WHICH EXPENSES GET DEDUCTED FOR CHILD SUPPORT

March 20, 2012 § Leave a comment

In Coggins v. Coggins, handed down from the COA February 14, 2012, the appellate court was faced with the appellant’s claim that the chancellor erred by refusing his request to deduct rental investment expenses from gross income in order to arrive at adjusted gross income for calculation of child support.

The COA stated:

“¶19. The inclusion of income and deductions for calculating adjusted gross income for child support is primarily mandated by statute. According to section 43-19-101, in calculating gross income, the chancellor must consider ‘gross income from all potential sources,’ including wages and salary income, income from self-employment, and income from investments. As the chancellor explained, section 43-19-101(3)(b) lists several deductions that may be subtracted from the gross income figure, such as federal, state, and local taxes, social-security contributions, and mandatory retirement and disability contributions, but it does not list business expenses. Additionally, the Mississippi Supreme Court has allowed the deduction of legitimate business expenses in the case of a selfemployed payor-spouse. See Nix v. Nix, 790 So. 2d 198, 199-200 (¶¶3, 5) (Miss. 2001) (The chancellor considered the payor-parent’s legitimate business expenditures for reasons of equity, in order to determine available income for child support; he was a self-employed plumber.). However, the chancellor found no caselaw, nor do we, that allows for a deduction of expenses related to investments or supplemental business enterprises, which would be taken from the gross income of the payor-spouse. Therefore, in arriving at the adjusted gross income figure, the chancellor must include income from many sources, but not all expenses. The allowable deductions for this figure are statutory, and they differ from the allowable deductions for income tax purposes, upon which Bill appears to base his calculations. “

The court went on to point out that, although the statute allows for deduction of the expenses of self-employment, the appellant in this case was not self employed. The expenses he claimed arose out of investments that were a secondary source of income. His secondary employment resulted in a loss, and the COA said: “If [the appellant] opts to continue this rental venture at a loss, it should not be done to the detriment of his child.” The COA upheld the chancellor’s decision.

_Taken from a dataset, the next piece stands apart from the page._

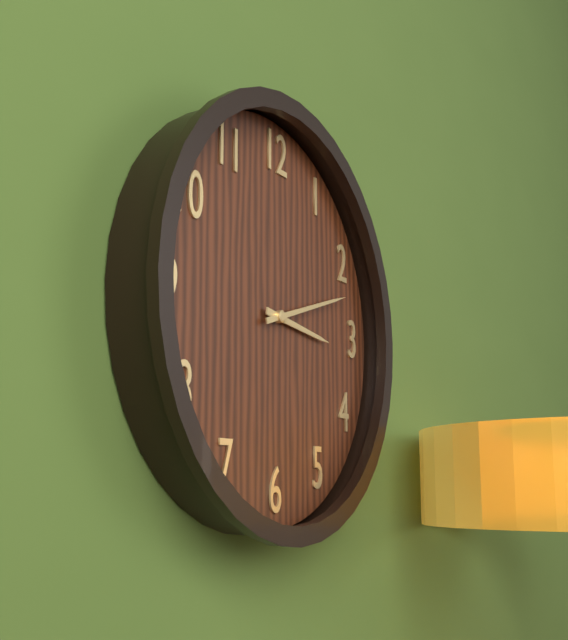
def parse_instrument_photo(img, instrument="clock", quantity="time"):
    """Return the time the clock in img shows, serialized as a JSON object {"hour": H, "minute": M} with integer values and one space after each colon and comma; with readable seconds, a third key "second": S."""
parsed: {"hour": 3, "minute": 12}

This case highlights the need for you to be quite familiar with with the child support guideline statute when you present child support issues to the court, and when you draft child support provisions in property settlement agreements. I urge you to read the guidelines and discover exactly what it is that should and should not be included in the calculation of child support.

While I’m on the subject, let me urge you (once again) NOT to list expenses on your 8.05’s as “mandatory” when they are not. The word “mandatory” so loosely used by so many of you is applied to all manner of deductions that simply do not meet the requirement of the statute. The statute limitss deductions to “legally mandated deductions.” That’s the exact phrase. So if there is a law that requires it to be deducted, it is a “legally mandated deduction.” That would include federal and state income taxes, social security, Medicare, and PERS for state employees. Health insurance (for the time being) is not legally mandated, nor are dental or cancer insurance, United Way, IRA contributions, etc., etc., etc. When you gratuitously label a deduction as “mandatory,” you are making the judge have to explain in the opinion why the deduction is not allowed. More work for the judge, which violates the cardinal rule — if you want to win, make it easier for the judge to find in your favor.